In 2021 we published Mind the Gap: Assessing Temporal Generalization in Neural Language Models and the dynamic language modeling references for WMT and arXiv to facilitate the evaluation of language models that take temporal dynamics into account. In this paper, we highlighted the issues that today's large state-of-the-art LMs face in temporal generalization and found that knowledge-intensive tokens suffer a significant performance impact.
Today we publish two articles and a new reference that advance research on this topic. In StreamingQA: a benchmark for adapting to new knowledge over time in question answering modelswe study the downstream Q&A task on our proposed new benchmark, StreamingQA: We want to understand how retrieval-augmented parametric and semi-parametric Q&A models adapt to new information, in order to answer questions about new events. In Internet-enhanced language models with few-step prompts to answer open-domain questions, we explore the power of combining a large language model with few-click prompts and Google Search as a retrieval component. In doing so, we aim to improve the factuality of the model, while ensuring that it has access to up-to-date information to answer a diverse set of questions.

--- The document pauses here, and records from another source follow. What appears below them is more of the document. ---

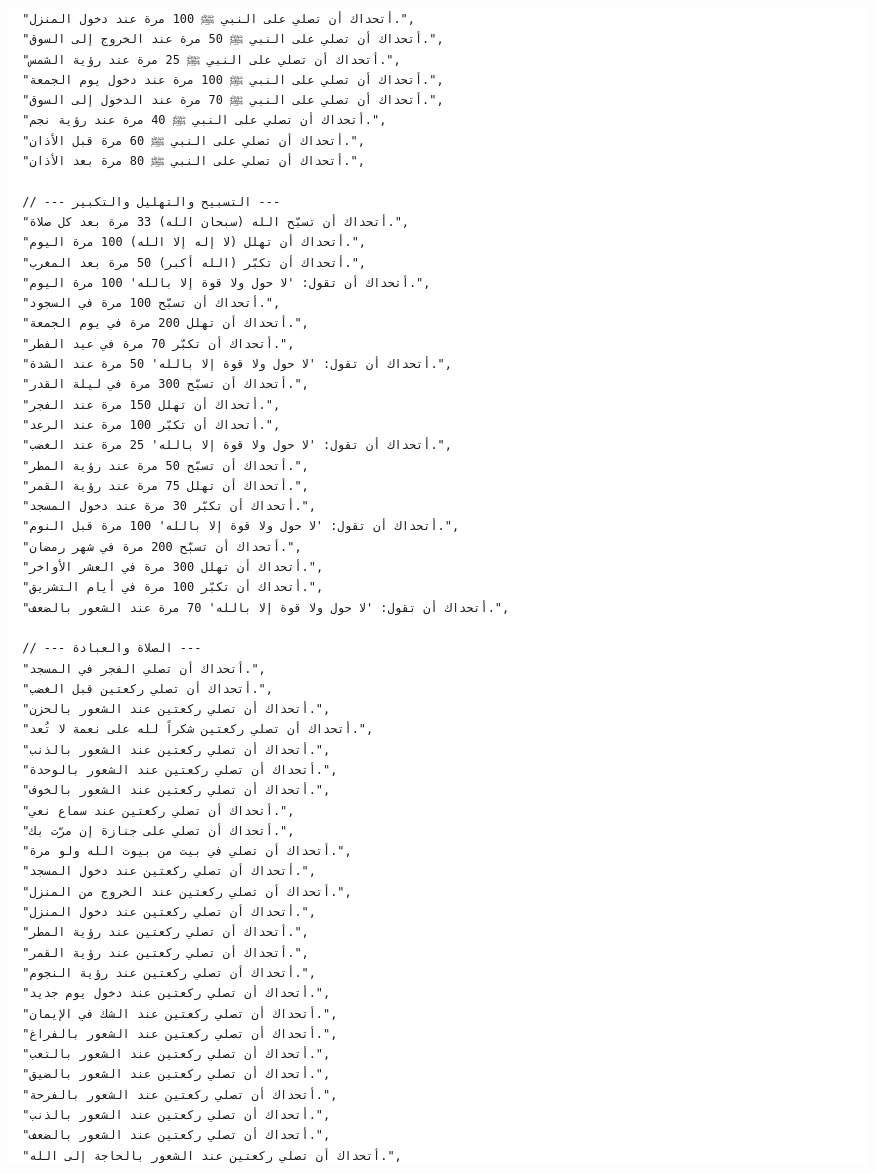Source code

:       "أتحداك أن تصلي على النبي ﷺ 100 مرة عند دخول المنزل.",
      "أتحداك أن تصلي على النبي ﷺ 50 مرة عند الخروج إلى السوق.",
      "أتحداك أن تصلي على النبي ﷺ 25 مرة عند رؤية الشمس.",
      "أتحداك أن تصلي على النبي ﷺ 100 مرة عند دخول يوم الجمعة.",
      "أتحداك أن تصلي على النبي ﷺ 70 مرة عند الدخول إلى السوق.",
      "أتحداك أن تصلي على النبي ﷺ 40 مرة عند رؤية نجم.",
      "أتحداك أن تصلي على النبي ﷺ 60 مرة قبل الأذان.",
      "أتحداك أن تصلي على النبي ﷺ 80 مرة بعد الأذان.",

      // --- التسبيح والتهليل والتكبير ---
      "أتحداك أن تسبّح الله (سبحان الله) 33 مرة بعد كل صلاة.",
      "أتحداك أن تهلل (لا إله إلا الله) 100 مرة اليوم.",
      "أتحداك أن تكبّر (الله أكبر) 50 مرة بعد المغرب.",
      "أتحداك أن تقول: 'لا حول ولا قوة إلا بالله' 100 مرة اليوم.",
      "أتحداك أن تسبّح 100 مرة في السجود.",
      "أتحداك أن تهلل 200 مرة في يوم الجمعة.",
      "أتحداك أن تكبّر 70 مرة في عيد الفطر.",
      "أتحداك أن تقول: 'لا حول ولا قوة إلا بالله' 50 مرة عند الشدة.",
      "أتحداك أن تسبّح 300 مرة في ليلة القدر.",
      "أتحداك أن تهلل 150 مرة عند الفجر.",
      "أتحداك أن تكبّر 100 مرة عند الرعد.",
      "أتحداك أن تقول: 'لا حول ولا قوة إلا بالله' 25 مرة عند الغضب.",
      "أتحداك أن تسبّح 50 مرة عند رؤية المطر.",
      "أتحداك أن تهلل 75 مرة عند رؤية القمر.",
      "أتحداك أن تكبّر 30 مرة عند دخول المسجد.",
      "أتحداك أن تقول: 'لا حول ولا قوة إلا بالله' 100 مرة قبل النوم.",
      "أتحداك أن تسبّح 200 مرة في شهر رمضان.",
      "أتحداك أن تهلل 300 مرة في العشر الأواخر.",
      "أتحداك أن تكبّر 100 مرة في أيام التشريق.",
      "أتحداك أن تقول: 'لا حول ولا قوة إلا بالله' 70 مرة عند الشعور بالضعف.",

      // --- الصلاة والعبادة ---
      "أتحداك أن تصلي الفجر في المسجد.",
      "أتحداك أن تصلي ركعتين قبل الغضب.",
      "أتحداك أن تصلي ركعتين عند الشعور بالحزن.",
      "أتحداك أن تصلي ركعتين شكراً لله على نعمة لا تُعد.",
      "أتحداك أن تصلي ركعتين عند الشعور بالذنب.",
      "أتحداك أن تصلي ركعتين عند الشعور بالوحدة.",
      "أتحداك أن تصلي ركعتين عند الشعور بالخوف.",
      "أتحداك أن تصلي ركعتين عند سماع نعي.",
      "أتحداك أن تصلي على جنازة إن مرّت بك.",
      "أتحداك أن تصلي في بيت من بيوت الله ولو مرة.",
      "أتحداك أن تصلي ركعتين عند دخول المسجد.",
      "أتحداك أن تصلي ركعتين عند الخروج من المنزل.",
      "أتحداك أن تصلي ركعتين عند دخول المنزل.",
      "أتحداك أن تصلي ركعتين عند رؤية المطر.",
      "أتحداك أن تصلي ركعتين عند رؤية القمر.",
      "أتحداك أن تصلي ركعتين عند رؤية النجوم.",
      "أتحداك أن تصلي ركعتين عند دخول يوم جديد.",
      "أتحداك أن تصلي ركعتين عند الشك في الإيمان.",
      "أتحداك أن تصلي ركعتين عند الشعور بالفراغ.",
      "أتحداك أن تصلي ركعتين عند الشعور بالتعب.",
      "أتحداك أن تصلي ركعتين عند الشعور بالضيق.",
      "أتحداك أن تصلي ركعتين عند الشعور بالفرحة.",
      "أتحداك أن تصلي ركعتين عند الشعور بالذنب.",
      "أتحداك أن تصلي ركعتين عند الشعور بالضعف.",
      "أتحداك أن تصلي ركعتين عند الشعور بالحاجة إلى الله.",
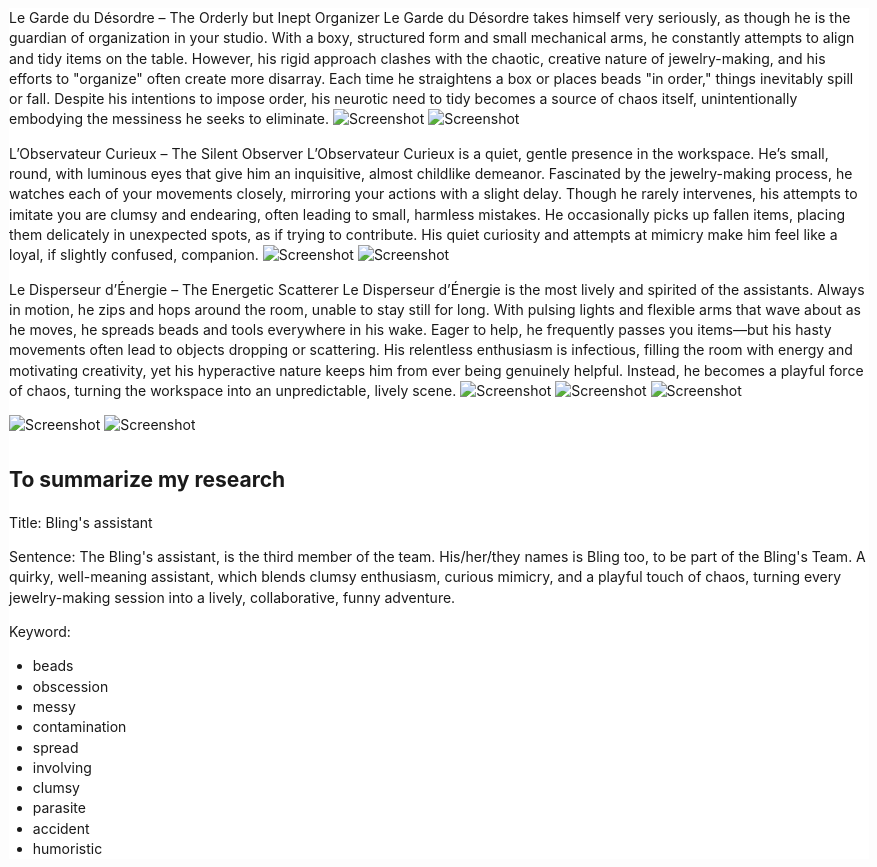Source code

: Le Garde du Désordre – The Orderly but Inept Organizer
Le Garde du Désordre takes himself very seriously, as though he is the guardian of organization in your studio. With a boxy, structured form and small mechanical arms, he constantly attempts to align and tidy items on the table. However, his rigid approach clashes with the chaotic, creative nature of jewelry-making, and his efforts to "organize" often create more disarray. Each time he straightens a box or places beads "in order," things inevitably spill or fall. Despite his intentions to impose order, his neurotic need to tidy becomes a source of chaos itself, unintentionally embodying the messiness he seeks to eliminate.
![Screenshot](images/03.jpg)
![Screenshot](images/A.jpg)

L’Observateur Curieux – The Silent Observer
L’Observateur Curieux is a quiet, gentle presence in the workspace. He’s small, round, with luminous eyes that give him an inquisitive, almost childlike demeanor. Fascinated by the jewelry-making process, he watches each of your movements closely, mirroring your actions with a slight delay. Though he rarely intervenes, his attempts to imitate you are clumsy and endearing, often leading to small, harmless mistakes. He occasionally picks up fallen items, placing them delicately in unexpected spots, as if trying to contribute. His quiet curiosity and attempts at mimicry make him feel like a loyal, if slightly confused, companion.
![Screenshot](images/04.jpg)
![Screenshot](images/C1.jpg)

Le Disperseur d’Énergie – The Energetic Scatterer
Le Disperseur d’Énergie is the most lively and spirited of the assistants. Always in motion, he zips and hops around the room, unable to stay still for long. With pulsing lights and flexible arms that wave about as he moves, he spreads beads and tools everywhere in his wake. Eager to help, he frequently passes you items—but his hasty movements often lead to objects dropping or scattering. His relentless enthusiasm is infectious, filling the room with energy and motivating creativity, yet his hyperactive nature keeps him from ever being genuinely helpful. Instead, he becomes a playful force of chaos, turning the workspace into an unpredictable, lively scene.
![Screenshot](images/05.jpg)
![Screenshot](images/D1.jpg)
![Screenshot](images/D2.jpg)

![Screenshot](images/Captureécran02.jpg)
![Screenshot](images/Captureécran03.jpg)


## To summarize my research

Title: Bling's assistant

Sentence: The Bling's assistant, is the third member of the team. His/her/they names is Bling too, to be part of the Bling's Team.
A quirky, well-meaning assistant, which blends clumsy enthusiasm, curious mimicry, and a playful touch of chaos, turning every jewelry-making session into a lively, collaborative, funny adventure.

Keyword: 
- beads
- obscession
- messy
- contamination
- spread
- involving
- clumsy
- parasite
- accident
- humoristic
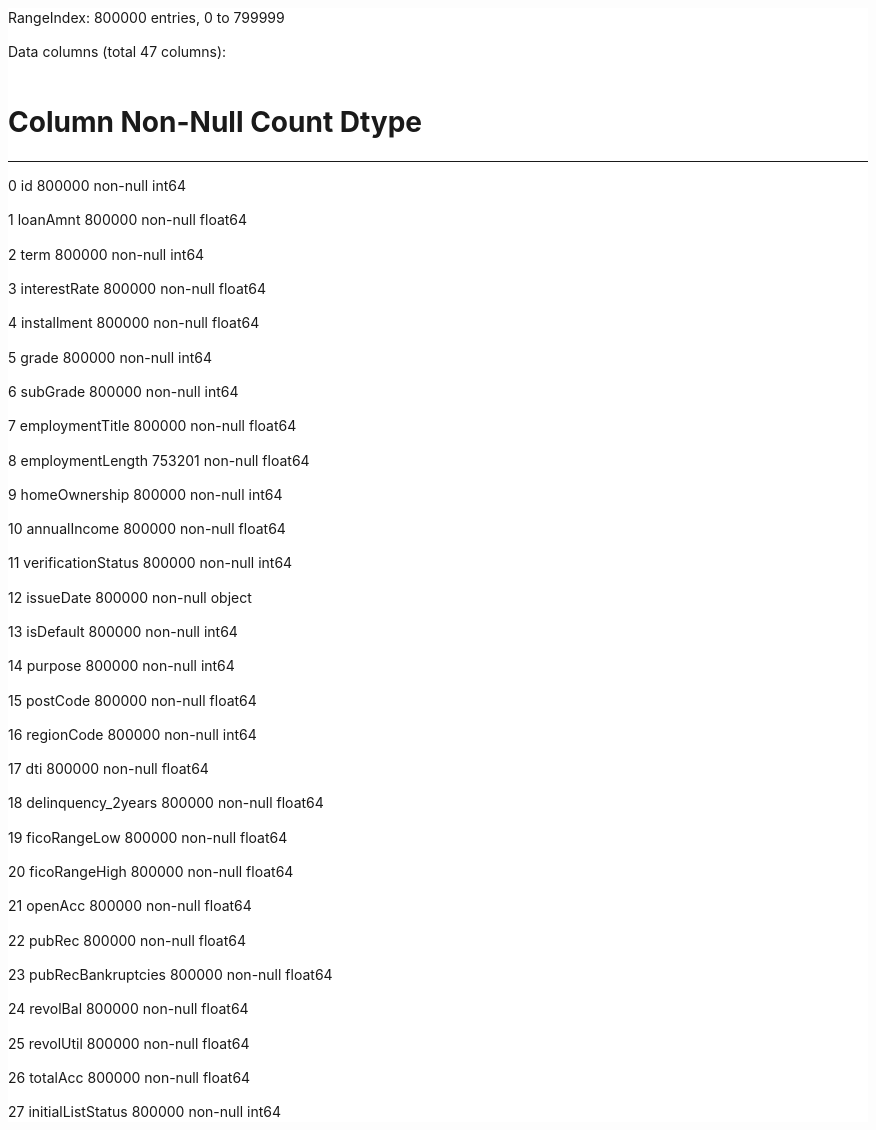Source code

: RangeIndex: 800000 entries, 0 to 799999

Data columns (total 47 columns):

 #   Column              Non-Null Count   Dtype  

---  ------              --------------   -----  

 0   id                  800000 non-null  int64  

 1   loanAmnt            800000 non-null  float64

 2   term                800000 non-null  int64  

 3   interestRate        800000 non-null  float64

 4   installment         800000 non-null  float64

 5   grade               800000 non-null  int64  

 6   subGrade            800000 non-null  int64  

 7   employmentTitle     800000 non-null  float64

 8   employmentLength    753201 non-null  float64

 9   homeOwnership       800000 non-null  int64  

 10  annualIncome        800000 non-null  float64

 11  verificationStatus  800000 non-null  int64  

 12  issueDate           800000 non-null  object 

 13  isDefault           800000 non-null  int64  

 14  purpose             800000 non-null  int64  

 15  postCode            800000 non-null  float64

 16  regionCode          800000 non-null  int64  

 17  dti                 800000 non-null  float64

 18  delinquency_2years  800000 non-null  float64

 19  ficoRangeLow        800000 non-null  float64

 20  ficoRangeHigh       800000 non-null  float64

 21  openAcc             800000 non-null  float64

 22  pubRec              800000 non-null  float64

 23  pubRecBankruptcies  800000 non-null  float64

 24  revolBal            800000 non-null  float64

 25  revolUtil           800000 non-null  float64

 26  totalAcc            800000 non-null  float64

 27  initialListStatus   800000 non-null  int64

StreamingQA: a benchmark for adapting to new knowledge over time in question answering models
Language knowledge and understanding of models assessed by question-answering (QA) have been commonly studied on static knowledge snapshots, such as Wikipedia. To study how semi-parametric QA models and their underlying parametric LMs adapt to evolving knowledge, we built the new large-scale benchmark, StreamingQA, with human-written questions and automatically generated, asked on a given date, which must be answered with 14 years of experience. Timestamped news articles (see Figure 2). We show that parametric models can be updated without complete retraining, while avoiding catastrophic oversights. For semi-parametric models, adding new articles to the search space allows rapid adaptation. However, models with an obsolete underlying LM underperform those with a recycled LM.
Internet-enhanced language models with few-step prompts to answer questions in an open domain
We aim to capitalize on the unique capabilities offered by large-scale language models to overcome some of their challenges, with respect to basing them on factual and up-to-date information. Motivated by semi-parametric LMs, which base their decisions on externally retrieved evidence, we use few-step prompts to learn how to condition LMs on information returned from the web using Google Search, a source vast and constantly updated knowledge. Our approach does not involve fine-tuning or learning additional parameters, making it applicable to virtually any language model. And indeed, we find that web-conditioned LMs outperform closed-book models of similar or even larger size in answering open-domain questions.